**Activity:**
Which lines of the data below contain the word "does"? Pull out each of those lines and copy it.

**Data to examine:**
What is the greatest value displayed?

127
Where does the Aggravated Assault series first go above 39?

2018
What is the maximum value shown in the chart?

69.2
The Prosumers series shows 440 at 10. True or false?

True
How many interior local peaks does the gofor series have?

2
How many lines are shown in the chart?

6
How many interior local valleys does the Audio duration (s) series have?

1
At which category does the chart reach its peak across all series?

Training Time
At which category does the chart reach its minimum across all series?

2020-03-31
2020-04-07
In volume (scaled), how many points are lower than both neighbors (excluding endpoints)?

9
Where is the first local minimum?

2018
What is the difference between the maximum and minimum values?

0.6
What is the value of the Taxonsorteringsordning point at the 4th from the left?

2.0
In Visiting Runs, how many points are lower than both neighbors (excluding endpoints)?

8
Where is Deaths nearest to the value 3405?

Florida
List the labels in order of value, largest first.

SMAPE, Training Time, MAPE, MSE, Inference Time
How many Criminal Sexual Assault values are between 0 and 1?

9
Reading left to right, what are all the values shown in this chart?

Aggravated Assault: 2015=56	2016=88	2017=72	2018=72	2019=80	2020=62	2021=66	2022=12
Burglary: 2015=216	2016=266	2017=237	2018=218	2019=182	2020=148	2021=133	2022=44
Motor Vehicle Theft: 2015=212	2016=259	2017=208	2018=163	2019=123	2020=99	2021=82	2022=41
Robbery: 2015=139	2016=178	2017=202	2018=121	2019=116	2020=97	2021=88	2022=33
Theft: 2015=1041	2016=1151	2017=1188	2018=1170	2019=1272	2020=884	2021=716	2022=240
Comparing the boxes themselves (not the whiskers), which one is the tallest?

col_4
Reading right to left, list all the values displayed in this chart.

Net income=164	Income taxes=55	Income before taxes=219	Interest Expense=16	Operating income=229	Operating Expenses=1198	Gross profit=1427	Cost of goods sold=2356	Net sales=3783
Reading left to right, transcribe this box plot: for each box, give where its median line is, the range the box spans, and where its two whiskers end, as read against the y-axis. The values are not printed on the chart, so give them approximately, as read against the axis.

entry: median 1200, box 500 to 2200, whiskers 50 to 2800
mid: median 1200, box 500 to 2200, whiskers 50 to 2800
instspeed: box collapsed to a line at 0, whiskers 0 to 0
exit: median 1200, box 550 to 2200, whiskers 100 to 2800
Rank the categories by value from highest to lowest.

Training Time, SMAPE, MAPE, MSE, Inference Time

**Answer to the exercise:**
Where does the Aggravated Assault series first go above 39?
How many interior local peaks does the gofor series have?
How many interior local valleys does the Audio duration (s) series have?
At which category does the chart reach its peak across all series?
At which category does the chart reach its minimum across all series?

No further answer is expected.